Public Works: How 200 New Yorkers and 1 Stage Captured the Essence of a City

Culture

On a graceful September night capering between summer and fall, two hundred New Yorkers from every borough and stage of life scampered or twirled or pranced across Central Park’s Delacorte stage. They were performing William Shakespeare’s The Tempest — the culmination of a two-year project called Public Works. This community centric program was conceived by New York City’s Director of Public Works Lear deBessonet in concert with The Public Theater’s Artistic Director Oskar Eustis.

In a city characterized by cold, unfeeling capitalism and stereotyped as the unkindness capital of the United States, Public Works has engendered warmth and ovational support from the community it looks to vivify. By blowing out the free Shakespeare in the Park model to include literally hundreds of New Yorkers, deBessonet has produced the most accurate snapshot of the city’s bewildering diversity and beautiful specificity. The Tempest marked an incredible first public performance of Public Works, but the feat is merely a lens into the depth of the program as a whole. 

Public Works is an effort to involve the community of New York City in the theatrical experiences that The Public Theater produces on a daily basis. The program’s five partner organizations — namely, the Children’s Aid Society, the Fortune Society, DreamYard, Brownsville Recreation Center and Domestic Workers United — are all fascinating community groups in their own right. The Fortune Society, for example, meets recently released prisoners to help facilitate a successful reentry into regular society — meaning several of the participants in The Tempest were ex-convicts.

But far from moralizing, the purpose of Public Works is to develop close relationships with its partner organizations, discovering what is of particular interest to them and delivering that which is in the power of a large arts organization to dispense. DeBessonet is careful to emphasize that the concept behind Public Works is directly derivative of The Public Theater’s foundational message — that is, “a philosophy of inclusion” that the theater is not a cultural product dispensed to the highest bidder, but rather an entity that derives its power and meaning from an engaged audience. Before settling on the five aforementioned partners, deBessonet met with close to fifty organizations, looking for relationships that would organically make sense, and which had interests and needs that matched those of the Public Works mission. She leaned towards diversity of age and breadth of location — truly looking to produce a tasting menu of what the city’s residents culturally offer.

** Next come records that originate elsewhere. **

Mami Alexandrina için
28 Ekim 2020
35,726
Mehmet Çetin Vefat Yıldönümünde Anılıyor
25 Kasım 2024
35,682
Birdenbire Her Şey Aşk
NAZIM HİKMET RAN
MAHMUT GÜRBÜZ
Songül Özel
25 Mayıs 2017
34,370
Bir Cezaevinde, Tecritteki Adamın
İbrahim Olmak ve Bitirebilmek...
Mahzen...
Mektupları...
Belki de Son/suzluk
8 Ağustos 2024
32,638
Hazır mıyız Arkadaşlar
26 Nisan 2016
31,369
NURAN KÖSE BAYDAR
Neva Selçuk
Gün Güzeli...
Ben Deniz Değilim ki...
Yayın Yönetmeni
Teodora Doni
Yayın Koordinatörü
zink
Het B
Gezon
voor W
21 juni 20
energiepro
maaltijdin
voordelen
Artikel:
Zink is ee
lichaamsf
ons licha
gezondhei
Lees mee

DeBessonet emphasizes how important it was to fulfill the aims of their partner organizations with Public Works, explaining that the project occupied a space “where there was a lot of yes.” When the Fortune Society expressed interest in careers in theater behind the scenes, Public Works pulled in the Public's production management staff to discuss various opportunities for electricians or painters who keep the theater running. And anyone who wished to be a part of the production could participate. Two young boys recited a poem they had learned for school after finding themselves in the middle of an audition to which their grandmother had brought them. They were front and center during the performance, and part of three generations of family members involved in the production. There is true value in a program that recognizes success in inclusivity, especially when attempting to portray the spirit of an entire city.

The Tempest was really a production that grew out of Public Works, rather than an endgame that the program looked to fill with able-bodied and interested New Yorkers. Still, it was an artistic and cultural success. “There is a stereotype against community-based theater,” deBessonet says, “that it might be well-intentioned, but that the work itself will not succeed as art.” The goal behind The Tempest was to honor Shakespearean language and history while also reconciling the work as a successful piece of independent and contemporary storytelling in line with the spirit of New York City. In this aim it succeeded.

In Woody Allen’s Midnight in Paris the protagonist says, “You know, I sometimes think how is anyone ever gonna come up with a book or a painting or a symphony or a sculpture that can compete with a great city.” It may always be impossible for a single work of art to challenge the depth of a city like New York, but Public Works has demonstrated how close theater can come to capturing its essence.